- _Consigne de travail 1_
D'après le texte présenté ci-dessous, expliquez en une à trois phrases ce qui est décidé au sujet de l'appel et de la décision du ministre.

----- Texte présenté -----

L'appel en vertu du paragraphe 103(1) de la Loi sur l'assurance-emploi est rejeté et la décision rendue par le ministre du Revenu national en date du 12 mars 2007, relativement à l'appel interjeté devant lui pour la période du 22 mai au 20 juillet 2001 est confirmée.

 

Signé à Ottawa, Canada, ce 7e jour de février 2008.

 

 

« Lucie Lamarre »

Juge Lamarre

 


 

 

 

 

Référence : 2008CCI85

Date : 20080207

Dossier : 2007-2624(EI)

ENTRE :

HERMEL BERTHELOT,

appelant,

et

 

LE MINISTRE DU REVENU NATIONAL,

intimé.

----- Extraits de données -----

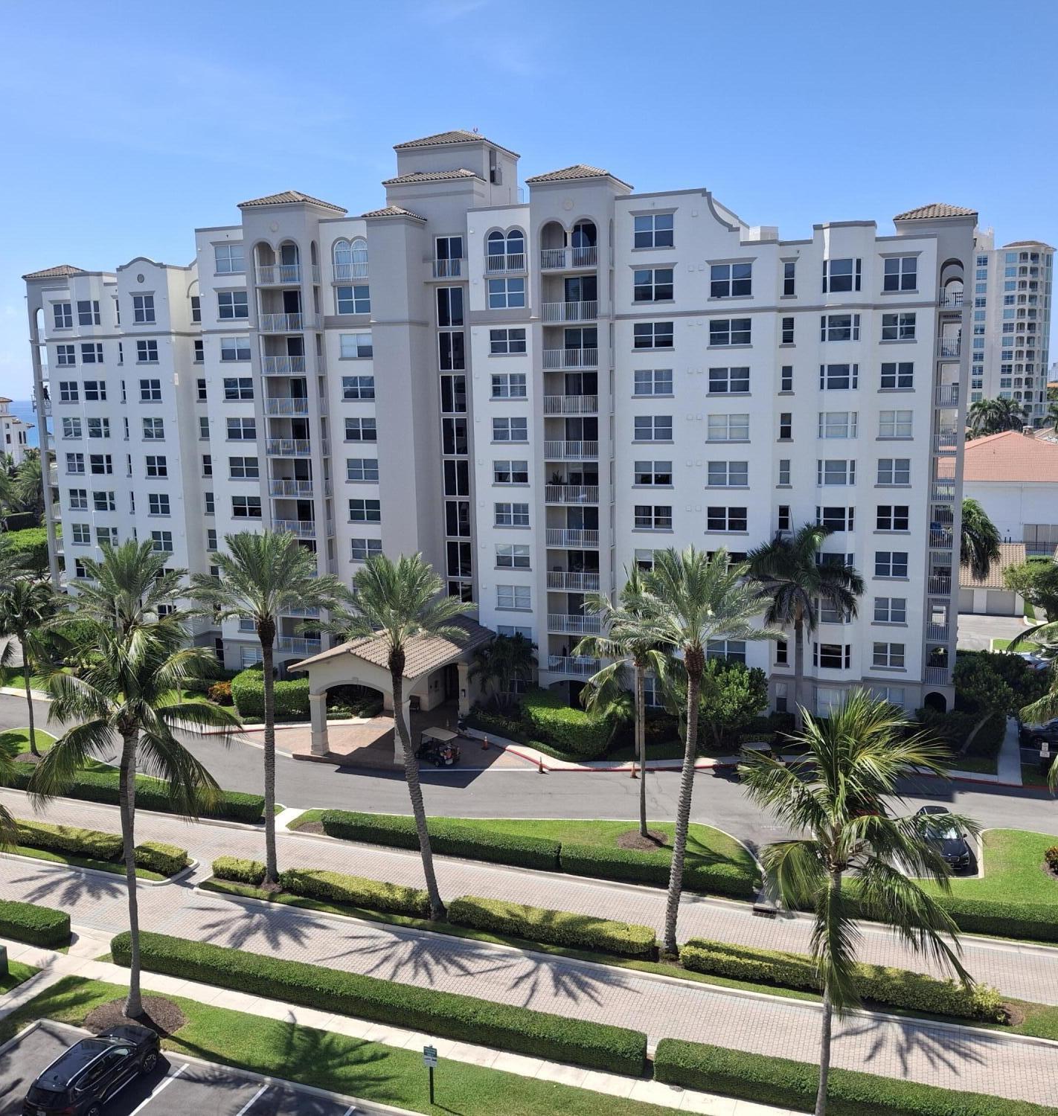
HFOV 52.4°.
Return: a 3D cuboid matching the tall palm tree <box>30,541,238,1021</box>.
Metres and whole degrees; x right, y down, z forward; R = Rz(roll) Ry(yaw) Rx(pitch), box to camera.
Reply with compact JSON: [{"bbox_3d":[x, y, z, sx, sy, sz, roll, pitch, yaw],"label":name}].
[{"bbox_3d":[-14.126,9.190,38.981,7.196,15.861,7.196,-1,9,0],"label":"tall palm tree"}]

-----

- _Consigne de travail 2_
Veuillez recopier tous les enregistrements ci-dessus en remplaçant « compact » par « minified », sans rien modifier d'autre, et sans reproduire les images.

- _Solution proposée 1_
L'appel interjeté en vertu du paragraphe 103(1) de la Loi sur l'assurance-emploi est rejeté. En conséquence, la décision rendue par le ministre du Revenu national le 12 mars 2007 est confirmée. Cette décision portait sur l'appel interjeté devant lui pour la période du 22 mai au 20 juillet 2001.

- _Solution proposée 2_
HFOV 52.4°.
Return: a 3D cuboid matching the tall palm tree <box>30,541,238,1021</box>.
Metres and whole degrees; x right, y down, z forward; R = Rz(roll) Ry(yaw) Rx(pitch), box to camera.
Reply with minified JSON: [{"bbox_3d":[x, y, z, sx, sy, sz, roll, pitch, yaw],"label":name}].
[{"bbox_3d":[-14.126,9.190,38.981,7.196,15.861,7.196,-1,9,0],"label":"tall palm tree"}]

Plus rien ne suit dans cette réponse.